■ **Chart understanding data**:
>>>>

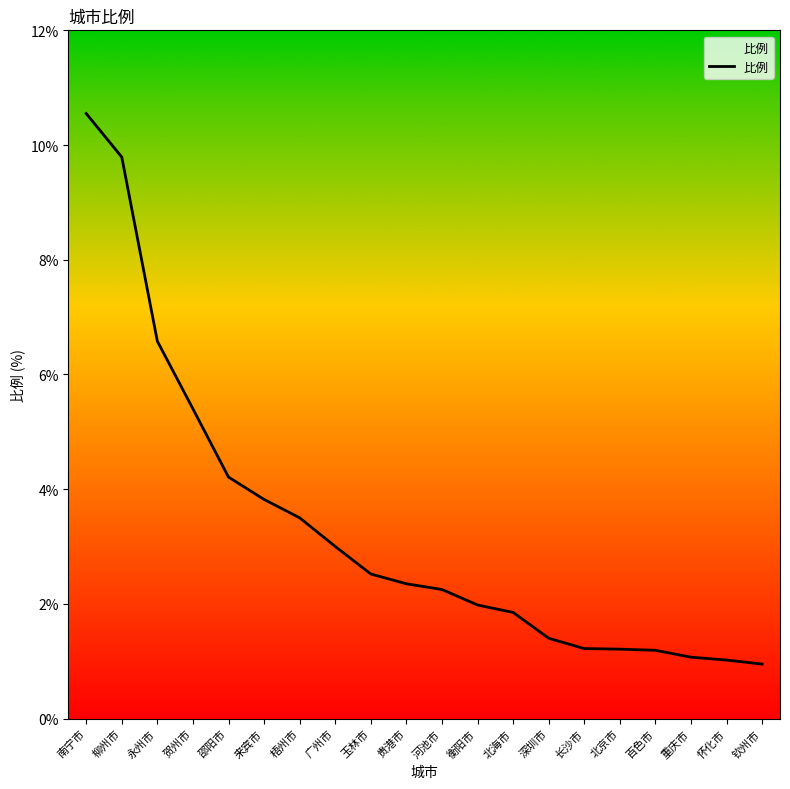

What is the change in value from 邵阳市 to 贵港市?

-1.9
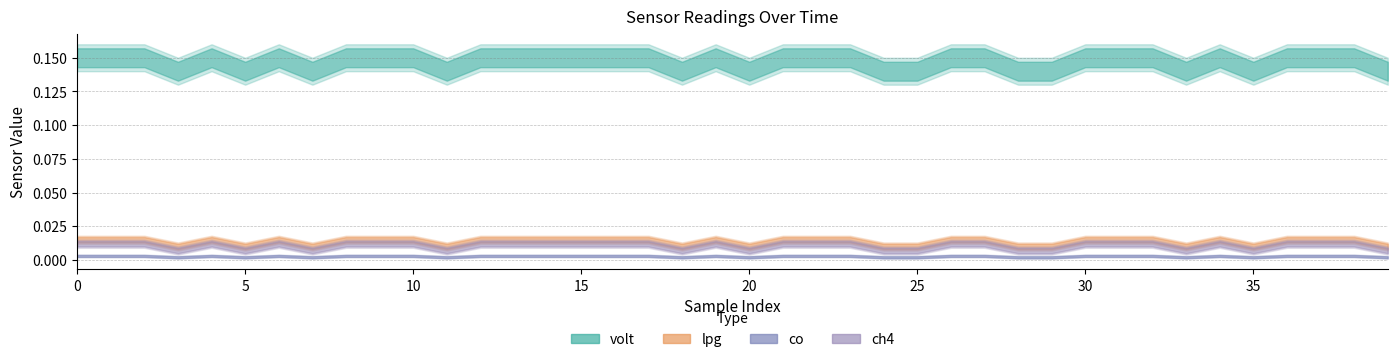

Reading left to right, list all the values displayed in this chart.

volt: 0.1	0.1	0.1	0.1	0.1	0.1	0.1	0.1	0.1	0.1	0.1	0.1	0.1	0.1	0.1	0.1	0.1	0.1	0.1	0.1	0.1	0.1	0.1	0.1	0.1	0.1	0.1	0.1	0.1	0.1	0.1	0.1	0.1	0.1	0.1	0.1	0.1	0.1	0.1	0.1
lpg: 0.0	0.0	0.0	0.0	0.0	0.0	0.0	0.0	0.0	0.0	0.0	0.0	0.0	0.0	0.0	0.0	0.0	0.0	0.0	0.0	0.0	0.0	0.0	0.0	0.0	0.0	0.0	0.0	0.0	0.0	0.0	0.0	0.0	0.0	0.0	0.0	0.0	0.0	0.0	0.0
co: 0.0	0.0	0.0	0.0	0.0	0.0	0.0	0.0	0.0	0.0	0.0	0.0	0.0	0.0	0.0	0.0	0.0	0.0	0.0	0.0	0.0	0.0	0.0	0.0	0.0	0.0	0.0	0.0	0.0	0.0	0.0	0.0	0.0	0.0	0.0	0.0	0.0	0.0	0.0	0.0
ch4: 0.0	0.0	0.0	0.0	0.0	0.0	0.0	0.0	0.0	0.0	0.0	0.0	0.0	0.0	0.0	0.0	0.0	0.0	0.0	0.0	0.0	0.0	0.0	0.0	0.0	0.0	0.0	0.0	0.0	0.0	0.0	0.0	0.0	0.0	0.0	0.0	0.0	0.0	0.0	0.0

<<<<

■ **WHAT THIS TASK INVOLVES**:
Can you copy every line of the records above character for character, leaving out the pictures?

■ **ANSWER**:
What is the change in value from 邵阳市 to 贵港市?

-1.9

Reading left to right, list all the values displayed in this chart.

volt: 0.1	0.1	0.1	0.1	0.1	0.1	0.1	0.1	0.1	0.1	0.1	0.1	0.1	0.1	0.1	0.1	0.1	0.1	0.1	0.1	0.1	0.1	0.1	0.1	0.1	0.1	0.1	0.1	0.1	0.1	0.1	0.1	0.1	0.1	0.1	0.1	0.1	0.1	0.1	0.1
lpg: 0.0	0.0	0.0	0.0	0.0	0.0	0.0	0.0	0.0	0.0	0.0	0.0	0.0	0.0	0.0	0.0	0.0	0.0	0.0	0.0	0.0	0.0	0.0	0.0	0.0	0.0	0.0	0.0	0.0	0.0	0.0	0.0	0.0	0.0	0.0	0.0	0.0	0.0	0.0	0.0
co: 0.0	0.0	0.0	0.0	0.0	0.0	0.0	0.0	0.0	0.0	0.0	0.0	0.0	0.0	0.0	0.0	0.0	0.0	0.0	0.0	0.0	0.0	0.0	0.0	0.0	0.0	0.0	0.0	0.0	0.0	0.0	0.0	0.0	0.0	0.0	0.0	0.0	0.0	0.0	0.0
ch4: 0.0	0.0	0.0	0.0	0.0	0.0	0.0	0.0	0.0	0.0	0.0	0.0	0.0	0.0	0.0	0.0	0.0	0.0	0.0	0.0	0.0	0.0	0.0	0.0	0.0	0.0	0.0	0.0	0.0	0.0	0.0	0.0	0.0	0.0	0.0	0.0	0.0	0.0	0.0	0.0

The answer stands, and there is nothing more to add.